Having experienced the painful agony of two “restructuring exercises” myself, I find it even more heart rending to learn that some of the journalists who were fired were recruited barely six months ago. What justification can RMS provide for letting go of young journalists who have barely cut their teeth in the profession?

What reasoning can the management of RMS offer for hiring then firing promising young and local talent poached not too long ago from international media houses?

It just doesn’t make HR sense to lay off someone in this manner. This amounts to killing young careers unjustifiably. And I’m afraid to say it is such deeds that will, in the long run, make journalism as a career unattractive in Kenya. After all, why work under fear?

It is my considered view that media houses such as RMS are setting a wrong precedent, nay, setting a new low in the area of HR management. While I expect those affected to receive their terminal dues as prescribed by the law, I think it’s about time the law governing redundancy was reviewed to protect staffers who have barely served a year in employment at their place of work from the restructuring axe. An employee should serve at least two years before being served with a letter of redundancy. Declaring an employee who has served less than two years redundant speaks of insensitivity, if not malice to the extreme.

Redundancy should be last resort

Considering the high rate of unemployment in Kenya, I also think employers should be compelled to give their staff the option of taking a temporary pay cut during lean times. Declaring mass redundancies should be an option of last resort that must be sufficiently justified with facts and figures. However capitalistic Kenya is, the pursuit of profit must not exact an inordinate toll on employees.

Productivity has also become a buzzword among employers in Kenya today, especially when justifying a restructuring move. When trade unions push for pay increases, employers almost always flash the productivity card. But I’m not too sure employers have been able to define what productivity means. I understand there’s a state corporation by the name “The Productivity Centre of Kenya”. I sincerely don’t know what it does. The question of productivity needs answers urgently, now more than ever before.

I say so because more often than not, it is never quite clear which criteria a media organization uses to declare a position or staff member redundant. It is commonplace to see situations in which a staff member is declared redundant only for his or her position to be replaced by someone else.
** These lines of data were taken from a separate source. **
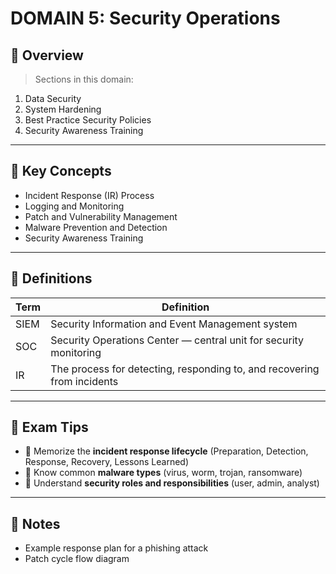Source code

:# DOMAIN 5: Security Operations

## 📖 Overview
> Sections in this domain:

1. Data Security
2. System Hardening
3. Best Practice Security Policies
4. Security Awareness Training

---

## 🔑 Key Concepts

- Incident Response (IR) Process
- Logging and Monitoring
- Patch and Vulnerability Management
- Malware Prevention and Detection
- Security Awareness Training

---

## 📌 Definitions

| Term | Definition |
|------|------------|
| SIEM | Security Information and Event Management system |
| SOC | Security Operations Center — central unit for security monitoring |
| IR | The process for detecting, responding to, and recovering from incidents |

---

## 🧠 Exam Tips

- 🔸 Memorize the **incident response lifecycle** (Preparation, Detection, Response, Recovery, Lessons Learned)
- 🔸 Know common **malware types** (virus, worm, trojan, ransomware)
- 🔸 Understand **security roles and responsibilities** (user, admin, analyst)

---

## 📝 Notes

- Example response plan for a phishing attack
- Patch cycle flow diagram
Is that the new definition of redundancy or did the meaning of redundancy change somewhere along the way?

And if low productivity is to be used as a criterion for redundancy, then there should be sufficient proof to back that up. Evidence such as results of annual or semi-annual performance evaluations against mutually agreed upon performance benchmarks.

And speaking of trade unions, I wonder what became of the Kenya Union of Journalists? Does it really represent the labour rights of all journalists in Kenya? How many journalists does it represent, especially under the current constitutional dispensation that gives every worker the right to form, join or participate in the activities and programmes of a trade union. It’s high time media organisations – especially those in broadcast industry – desisted from classifying reporters as part of management as a means of barring them from joining a trade union.

Media business in Kenya is not what it used to be before the onset of digital migration in early 2014.

The ice is melting for media houses that once held sway. Revenues are spreading thin as more and more players enter the scene, particularly in as far as electronic media goes.

However, the need to stay profitable must be tempered with humanity. Journalism is one of the very few professions I know that focuses squarely on the human person. No story is complete without a human face. That human face is what needs to be seen in the deeds and decisions of media owners and managers. I trust that those charged with the responsibility of passing laws for the just government of all men are listening too.

The writer is a former journalist at Royal Media Services.